* _INFORMATION SUPPLIED_
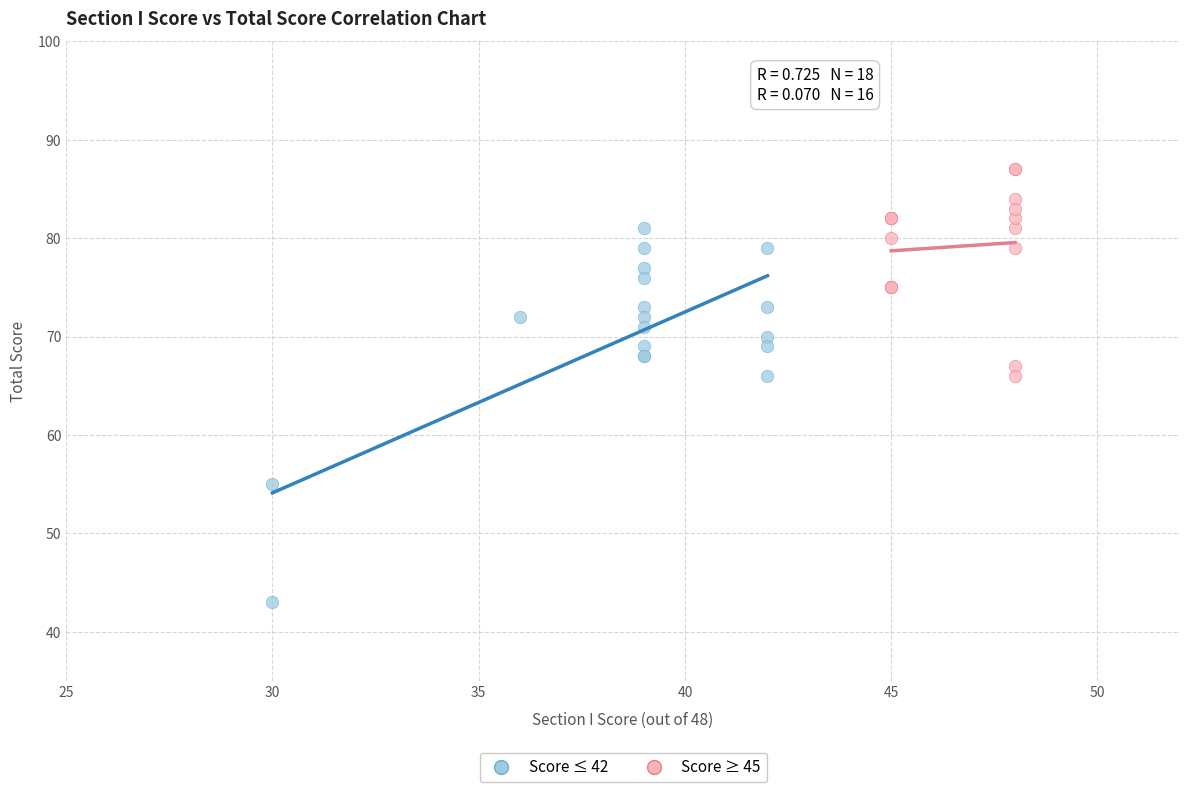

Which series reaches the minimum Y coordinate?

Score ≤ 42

--

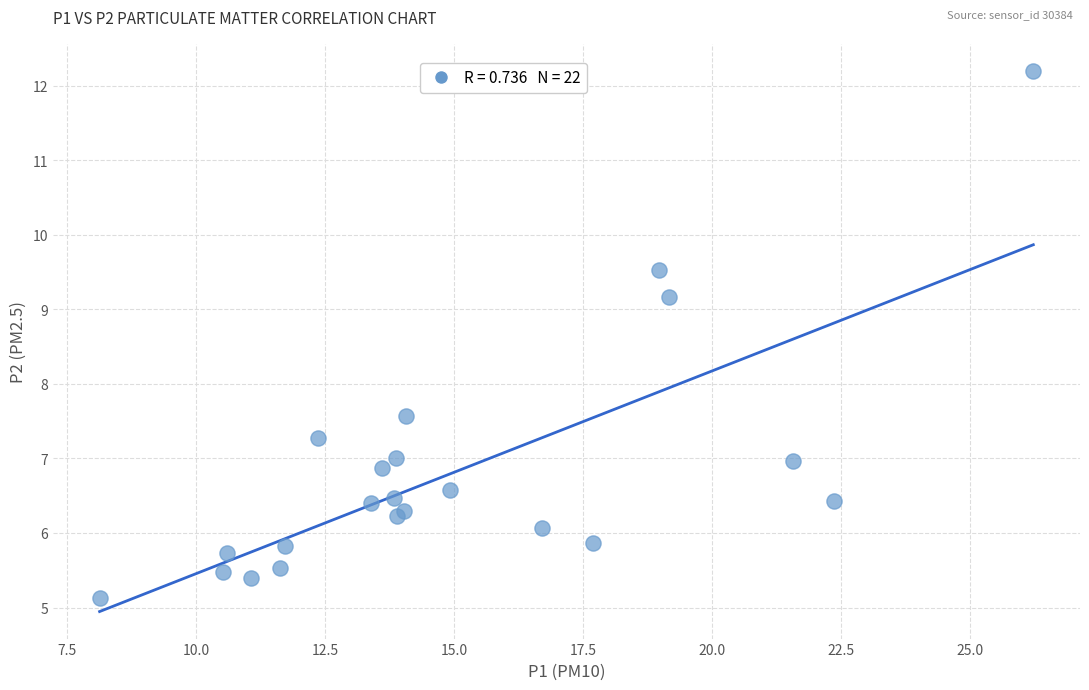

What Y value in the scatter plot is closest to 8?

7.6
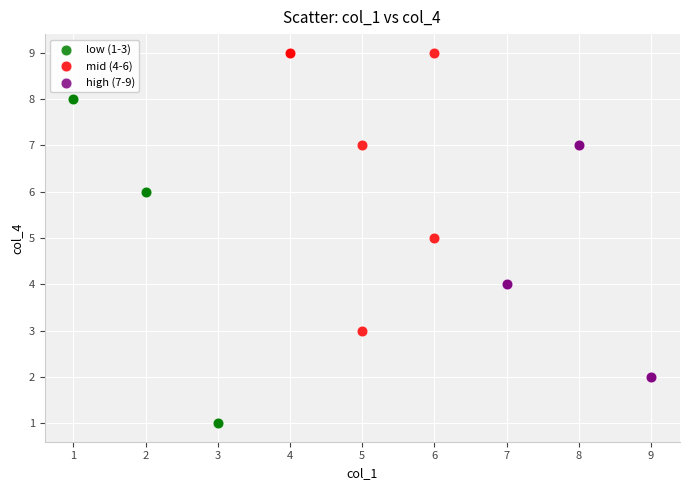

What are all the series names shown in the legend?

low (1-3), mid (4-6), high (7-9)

* _ASSIGNMENT_
Recast the material above, from the line with "What are all" to the line with "low (1-3), mid (4-6), high (7-9)", as a Markdown table with columns Row and Text, numbering each line and leaving out blank lines.

* _EXERCISE OUTPUT_
| Row | Text |
|---|---|
| 1 | What are all the series names shown in the legend? |
| 2 | low (1-3), mid (4-6), high (7-9) |